Michelle Piazza, a correctional employee, spoke in favor of the bill. Piazza said that she was assaulted by a juvenile offender last May and sustained injuries for which she is still being treated.
“We are not saying to lock these kids up, lock them in a cell and that’s the end of it,” Piazza said. “The tier system is an amazing system.”
Cloud argued that her tier system could have prevented what happened to Piazza, as the juvenile that assaulted her had attacked another guard a few months earlier. That could have prompted placing him in a higher-risk category.
Ronald Marshall, who was formerly incarcerated in Louisiana, spoke against the bill, arguing that guards incentivize youth offenders to fight.

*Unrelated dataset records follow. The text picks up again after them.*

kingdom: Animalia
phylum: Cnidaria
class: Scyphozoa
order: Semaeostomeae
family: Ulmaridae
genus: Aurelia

“That’s why you have this violence against correction officers, because correction officers are paying kids to fight,” Marshall said.
Senate Bill 335, sponsored by Sen. Katrina Jackson, D-Monroe, would increase the penalties for a juvenile offender who assaults an employee at a correctional facility and enhance penalties for offenses committed during an escape attempt.
While the bill originally applied to both misdemeanors and felonies committed in these contexts, it was amended in committee to apply just to felonies.
Rep. Marcus Bryant, D-New Iberia, raised concerns that guards could use their authority to press charges against juveniles they do not like, causing them to serve more time.
“It kind of sounds like you’re now about to start charging kids as adults,” Bryant said. “Do you have caps on the length of incarceration that a judge could give that child if they’re charged with a crime in that facility? Because you have to believe that guards can play a very ugly trick on the child they don’t like on the eve of their release.”
Jackson pointed out that Louisiana law already allows minors to be charged as adults and argued that guards already do that.
Meghan Garvey, a lawyer representing the Louisiana Association of Criminal Defense Lawyers, spoke against the bill, citing the need for improvements by the Office of Juvenile Justice.
“I would just like to remind everybody that under the law, the state of Louisiana and OJJ is actually legally the parents of these children,” Garvey said. “The law says that these children are meant to be cared for, as if they were in their family’s home. I would also point out that if an individual took care of their own children in the manner that OJJ is currently taking care of children, the individual would likely lose their children.”
In April, an audit of isolation use in juvenile facilities found that punishments didn’t follow the rules.
According to that report, the Legislative Auditor has tried to audit the use of isolation in the state’s juvenile “secure care facilities,” and the report finds violations of policy and limited record-keeping, and recommends that the state follow best practices instead of what is happening now.